What is needed is the full listing written out exactly, minus the pictures.

_INFORMATION SUPPLIED_
++++++++++++++++++++
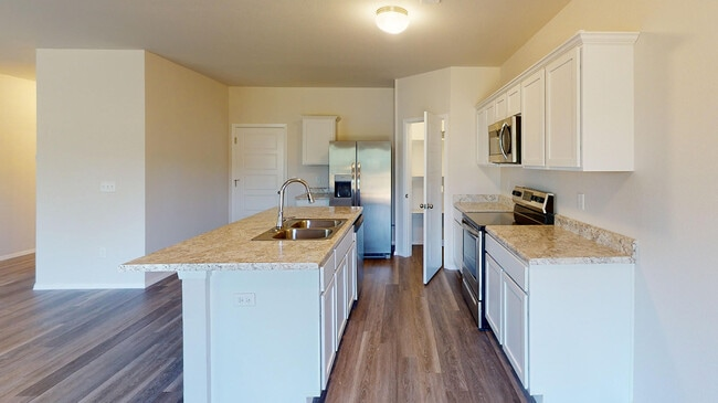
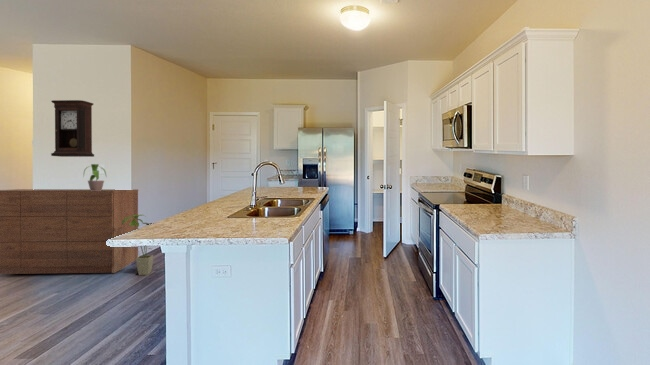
+ dresser [0,188,139,275]
+ pendulum clock [50,99,95,158]
+ house plant [122,214,154,276]
+ potted plant [82,163,108,191]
++++++++++++++++++++
_SOLVED EXERCISE_
+ dresser [0,188,139,275]
+ pendulum clock [50,99,95,158]
+ house plant [122,214,154,276]
+ potted plant [82,163,108,191]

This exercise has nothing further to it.